My cup was empty again. I did not recall drinking the last of the toddy, but I must have, because when I raised the cup to my lips there was nothing there. Somehow she knew it, even though I made no sign; she took the cup and rose and went to the stove. So I watched as she made the toddy, not able to see her, seeing only her silhouette. She mixed as I would, using the thumb for the sugar, pouring the whiskey easily. She brought the cup to me and pressed it into my hands, letting her hands linger there for a moment, holding the warmth of the cup against mine. I knew then that I had underestimated her, and had done it in a way that cheated us both. She let go of my hands and took her seat again, and I could see her face in the candlelight.
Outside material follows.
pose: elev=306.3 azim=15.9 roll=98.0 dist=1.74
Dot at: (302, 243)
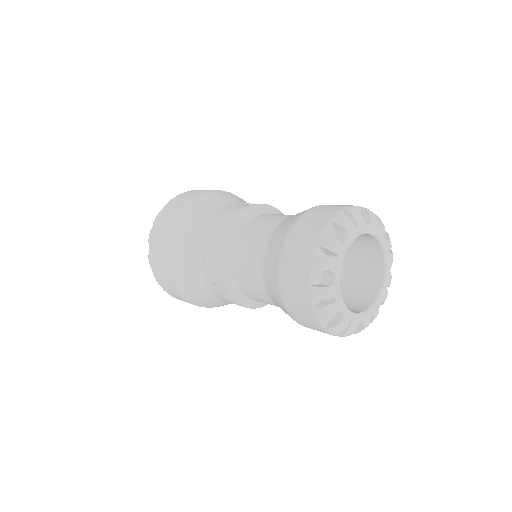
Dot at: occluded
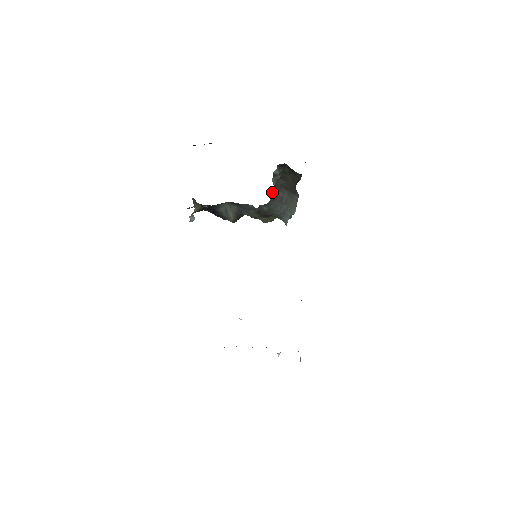
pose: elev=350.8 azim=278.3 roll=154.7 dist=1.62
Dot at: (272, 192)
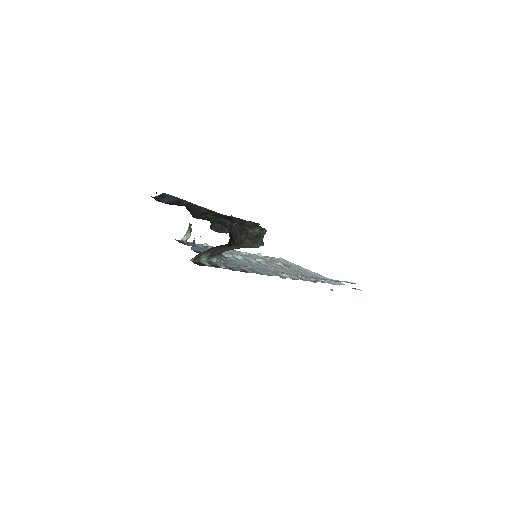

“He could not take his eyes off her,” I said. “He could not really see her—the interior of the mill was too dark, the crack through which he peered too narrow—but he watched her form, silhouetted against the glowing hearth, as she dipped a cup into a small kettle and then handed it to another woman, a small woman, who sat huddled a few feet away, a dark form clutched close to her breast. C.K. did not watch her; his eyes were on the first woman, and he watched her carefully, as she went again to the fire and knelt and stirred it. The coals glowed more brightly, and flame flared, and for a moment he could almost see her face—almost, but not quite. It didn’t matter; he didn’t need to see her face, didn’t really want to see her face. For the moment he wanted only to stand with the cold wind knifing at his back, the snow in which he stood slowly numbing his feet and ankles and calves, and watch the outline of her; that was all that he could stand.

“He had found his cache with little difficulty, and the mill with even less. He approached it warily, looking for any sign that Pettis had somehow learned about it and set a trap there, determined not to underestimate the man again. But there was no sign of a trap. There was no sign of anything; the mill was simply a mill, not large, perhaps thirty-five feet by forty, two stories high, made of fieldstone and wood, dark and silent, the weir shut, the wheel still, the windows shuttered. The fire inside burned—there was the smell of burning coal hanging in the air—but only a wisp of smoke escaped the chimney; the fire had been banked for the night.

“Or, perhaps, for the duration of the storm. For the storm was growing. The snow fell less rapidly now, but the flakes were no longer soft and gentle; they were hard, icy spicules that came slicing out of the darkness, cutting at his face. Soon the snow could stop, but the temperature would fall—faster, still, than it was already falling—and the wind would whip the snow on the ground into an angry froth, taking it back up into the sky and driving it across the land in great voracious clouds. That could last for hours or days—certainly it would last into the next day. And so the mill was shut down and the fire was banked; for no man, no miller, anyway, would venture out into that cold, that wind, that sea of snow. All any man with sense would want would be to be at home, with a fire on the hearth and wood stacked in the corner, with food in his belly and a toddy in his hand.

“That was what C.K. wanted, what he was thinking about when he finally approached the mill, forcing himself to wade in the icy water of the pond so as not to leave tracks, and coming to stand near one of the shuttered windows, in order to peer inside. But then he had seen the woman, bending at the hearth, and the thoughts had left him; he had forgotten the wind and the cold, had forgotten everything, except how to stand and watch her moving.